In 1831, an English scientist Michael Faraday saw electric currents when he slid a bar magnet in and out of a coil of wires. This law of electromagnetic induction serves as a bedrock of modern civilization, offering the fundamental operating principle of many types of electrical generators, motors, and inductor devices. Physically, this phenomenon can be understood as the kinetic energy of the moving magnet has been converted to an electromotive force, via the law of classical electromagnetism.

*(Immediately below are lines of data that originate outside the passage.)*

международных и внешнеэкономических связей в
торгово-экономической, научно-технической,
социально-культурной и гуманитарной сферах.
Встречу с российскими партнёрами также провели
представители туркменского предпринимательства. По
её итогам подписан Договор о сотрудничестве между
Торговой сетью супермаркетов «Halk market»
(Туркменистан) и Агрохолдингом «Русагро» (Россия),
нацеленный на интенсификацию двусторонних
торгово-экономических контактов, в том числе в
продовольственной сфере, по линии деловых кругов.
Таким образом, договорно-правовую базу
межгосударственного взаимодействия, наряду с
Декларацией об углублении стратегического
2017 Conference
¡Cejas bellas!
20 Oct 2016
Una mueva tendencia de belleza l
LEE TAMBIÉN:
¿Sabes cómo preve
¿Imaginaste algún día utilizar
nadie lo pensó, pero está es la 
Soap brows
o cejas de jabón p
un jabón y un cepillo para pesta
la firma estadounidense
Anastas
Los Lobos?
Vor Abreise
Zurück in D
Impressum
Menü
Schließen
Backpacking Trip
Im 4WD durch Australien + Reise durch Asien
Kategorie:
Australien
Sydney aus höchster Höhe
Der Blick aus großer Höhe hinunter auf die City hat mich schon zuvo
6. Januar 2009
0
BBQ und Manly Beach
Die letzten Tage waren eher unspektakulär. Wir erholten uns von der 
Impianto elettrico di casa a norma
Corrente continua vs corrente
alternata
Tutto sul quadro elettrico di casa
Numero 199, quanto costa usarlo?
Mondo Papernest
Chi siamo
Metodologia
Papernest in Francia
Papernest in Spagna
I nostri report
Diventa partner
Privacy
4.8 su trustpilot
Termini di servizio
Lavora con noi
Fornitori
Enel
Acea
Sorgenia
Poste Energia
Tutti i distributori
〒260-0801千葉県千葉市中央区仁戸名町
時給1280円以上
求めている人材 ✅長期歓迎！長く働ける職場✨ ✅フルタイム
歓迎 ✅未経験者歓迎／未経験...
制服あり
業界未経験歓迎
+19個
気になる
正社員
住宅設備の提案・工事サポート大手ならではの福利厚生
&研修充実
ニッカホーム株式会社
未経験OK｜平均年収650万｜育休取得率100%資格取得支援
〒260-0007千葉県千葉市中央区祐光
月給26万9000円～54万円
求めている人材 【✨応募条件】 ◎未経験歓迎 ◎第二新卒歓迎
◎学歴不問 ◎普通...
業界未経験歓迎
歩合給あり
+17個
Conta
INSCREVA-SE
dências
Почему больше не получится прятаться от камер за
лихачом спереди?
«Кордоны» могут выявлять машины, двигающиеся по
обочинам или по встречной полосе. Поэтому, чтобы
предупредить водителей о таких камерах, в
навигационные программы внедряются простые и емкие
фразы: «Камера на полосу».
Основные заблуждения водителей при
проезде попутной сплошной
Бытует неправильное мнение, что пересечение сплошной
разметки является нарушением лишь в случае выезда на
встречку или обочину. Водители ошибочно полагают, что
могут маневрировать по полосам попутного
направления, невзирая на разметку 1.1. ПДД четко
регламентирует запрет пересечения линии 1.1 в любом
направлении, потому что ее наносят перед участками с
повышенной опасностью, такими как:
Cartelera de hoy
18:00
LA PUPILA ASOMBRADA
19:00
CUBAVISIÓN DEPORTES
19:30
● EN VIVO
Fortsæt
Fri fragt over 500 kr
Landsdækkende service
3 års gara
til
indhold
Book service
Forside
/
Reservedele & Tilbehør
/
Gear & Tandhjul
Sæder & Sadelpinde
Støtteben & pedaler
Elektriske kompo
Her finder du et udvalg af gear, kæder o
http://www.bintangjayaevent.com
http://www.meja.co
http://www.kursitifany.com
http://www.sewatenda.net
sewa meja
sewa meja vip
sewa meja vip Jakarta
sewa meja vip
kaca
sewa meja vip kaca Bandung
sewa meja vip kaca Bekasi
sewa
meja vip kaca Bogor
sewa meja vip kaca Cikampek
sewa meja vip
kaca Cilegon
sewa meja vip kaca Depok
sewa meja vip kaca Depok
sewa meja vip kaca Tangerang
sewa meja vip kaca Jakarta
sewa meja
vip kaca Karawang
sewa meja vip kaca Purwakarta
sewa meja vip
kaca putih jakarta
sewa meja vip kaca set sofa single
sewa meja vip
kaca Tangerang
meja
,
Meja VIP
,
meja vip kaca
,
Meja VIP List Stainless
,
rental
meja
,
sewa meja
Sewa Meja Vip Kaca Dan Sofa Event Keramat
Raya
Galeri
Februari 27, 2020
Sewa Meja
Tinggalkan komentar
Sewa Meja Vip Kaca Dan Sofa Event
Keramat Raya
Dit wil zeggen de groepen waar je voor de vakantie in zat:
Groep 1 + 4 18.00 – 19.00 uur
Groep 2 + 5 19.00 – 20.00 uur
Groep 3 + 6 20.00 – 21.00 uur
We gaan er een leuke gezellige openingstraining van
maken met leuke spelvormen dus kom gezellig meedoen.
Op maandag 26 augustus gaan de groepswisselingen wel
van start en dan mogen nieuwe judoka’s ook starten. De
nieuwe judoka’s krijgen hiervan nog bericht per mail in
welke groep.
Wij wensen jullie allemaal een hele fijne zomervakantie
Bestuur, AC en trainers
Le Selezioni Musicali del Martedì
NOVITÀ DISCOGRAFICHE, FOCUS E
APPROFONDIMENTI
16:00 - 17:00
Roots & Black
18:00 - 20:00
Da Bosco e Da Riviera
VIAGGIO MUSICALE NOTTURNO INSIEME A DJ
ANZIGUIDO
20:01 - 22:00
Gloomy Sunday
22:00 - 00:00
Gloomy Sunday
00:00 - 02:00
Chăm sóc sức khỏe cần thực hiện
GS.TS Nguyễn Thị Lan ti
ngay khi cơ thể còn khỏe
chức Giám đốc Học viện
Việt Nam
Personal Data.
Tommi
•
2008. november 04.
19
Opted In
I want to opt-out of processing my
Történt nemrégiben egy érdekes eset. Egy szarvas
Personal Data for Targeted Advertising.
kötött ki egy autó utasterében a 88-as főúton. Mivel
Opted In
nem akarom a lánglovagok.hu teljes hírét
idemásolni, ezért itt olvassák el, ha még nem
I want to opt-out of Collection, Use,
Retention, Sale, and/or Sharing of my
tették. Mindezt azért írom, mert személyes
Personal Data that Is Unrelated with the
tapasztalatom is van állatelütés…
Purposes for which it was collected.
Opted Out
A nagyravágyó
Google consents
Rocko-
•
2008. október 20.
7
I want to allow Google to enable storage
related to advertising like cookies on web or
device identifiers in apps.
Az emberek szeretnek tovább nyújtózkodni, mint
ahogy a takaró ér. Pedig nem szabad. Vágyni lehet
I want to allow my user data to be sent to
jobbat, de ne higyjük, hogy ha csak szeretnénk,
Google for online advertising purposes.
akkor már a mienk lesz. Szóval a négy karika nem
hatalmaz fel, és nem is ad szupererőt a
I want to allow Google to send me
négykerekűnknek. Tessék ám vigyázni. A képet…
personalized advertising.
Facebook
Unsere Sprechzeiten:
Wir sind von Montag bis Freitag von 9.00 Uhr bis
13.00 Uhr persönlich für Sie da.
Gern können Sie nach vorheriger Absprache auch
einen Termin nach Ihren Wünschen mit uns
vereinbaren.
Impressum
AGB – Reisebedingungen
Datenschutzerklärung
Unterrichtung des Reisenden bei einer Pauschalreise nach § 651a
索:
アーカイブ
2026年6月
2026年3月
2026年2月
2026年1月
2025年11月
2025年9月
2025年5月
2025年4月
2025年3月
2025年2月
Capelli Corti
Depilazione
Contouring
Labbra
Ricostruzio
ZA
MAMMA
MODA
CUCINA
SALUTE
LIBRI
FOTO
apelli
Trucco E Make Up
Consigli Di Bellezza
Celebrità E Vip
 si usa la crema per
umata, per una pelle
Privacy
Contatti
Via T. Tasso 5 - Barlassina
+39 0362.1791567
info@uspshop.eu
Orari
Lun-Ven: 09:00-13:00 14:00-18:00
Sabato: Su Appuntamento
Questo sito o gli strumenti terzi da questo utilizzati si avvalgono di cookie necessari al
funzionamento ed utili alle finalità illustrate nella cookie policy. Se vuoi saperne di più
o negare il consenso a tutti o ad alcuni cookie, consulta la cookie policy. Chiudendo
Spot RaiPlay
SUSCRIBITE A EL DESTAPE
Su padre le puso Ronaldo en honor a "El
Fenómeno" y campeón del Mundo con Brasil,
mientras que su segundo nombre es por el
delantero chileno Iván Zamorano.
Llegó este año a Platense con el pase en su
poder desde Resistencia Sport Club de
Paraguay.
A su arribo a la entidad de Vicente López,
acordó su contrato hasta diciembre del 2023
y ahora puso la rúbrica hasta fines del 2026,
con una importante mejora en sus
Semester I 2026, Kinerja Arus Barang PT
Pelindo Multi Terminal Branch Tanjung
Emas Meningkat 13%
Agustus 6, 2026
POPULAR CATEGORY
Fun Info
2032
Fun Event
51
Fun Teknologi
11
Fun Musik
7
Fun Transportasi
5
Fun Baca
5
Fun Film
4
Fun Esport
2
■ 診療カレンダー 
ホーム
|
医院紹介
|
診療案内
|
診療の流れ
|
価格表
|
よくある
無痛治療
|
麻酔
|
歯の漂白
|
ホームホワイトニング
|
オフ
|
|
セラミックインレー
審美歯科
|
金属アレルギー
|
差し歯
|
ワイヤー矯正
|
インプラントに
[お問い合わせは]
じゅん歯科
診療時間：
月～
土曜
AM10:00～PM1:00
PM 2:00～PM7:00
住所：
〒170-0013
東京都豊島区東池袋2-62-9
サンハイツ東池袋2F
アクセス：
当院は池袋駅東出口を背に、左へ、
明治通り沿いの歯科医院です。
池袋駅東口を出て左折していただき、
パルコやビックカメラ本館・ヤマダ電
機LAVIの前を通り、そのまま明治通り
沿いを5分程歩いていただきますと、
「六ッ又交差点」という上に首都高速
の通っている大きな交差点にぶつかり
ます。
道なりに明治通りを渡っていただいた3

In 2009, a new kind of electromotive force was experimentally reported. Now you don’t need to move a magnet. What is dynamical here is the magnetic nanostructure inside the magnet, which triggers a conversion of the internal energy of the magnet to an electromotive force. Today this effect is called spin-motive force (SMF). Interestingly, SMF turns out to have a deep connection with Faraday’s electromagnetic induction; from a modern quantum mechanical point of view, both phenomena can be attributed to the time-varying Berry phase of an electron wave function.

While SMF is still very young, it is as a basic and universal physical effect as the celebrated electromagnetic induction. SMF may provide a key element for next generation technologies. Now I am exploring the possibility of novel mechanism of electromagnetic inductance, combining SMF and the quantum relativistic spin-orbit coupling effects.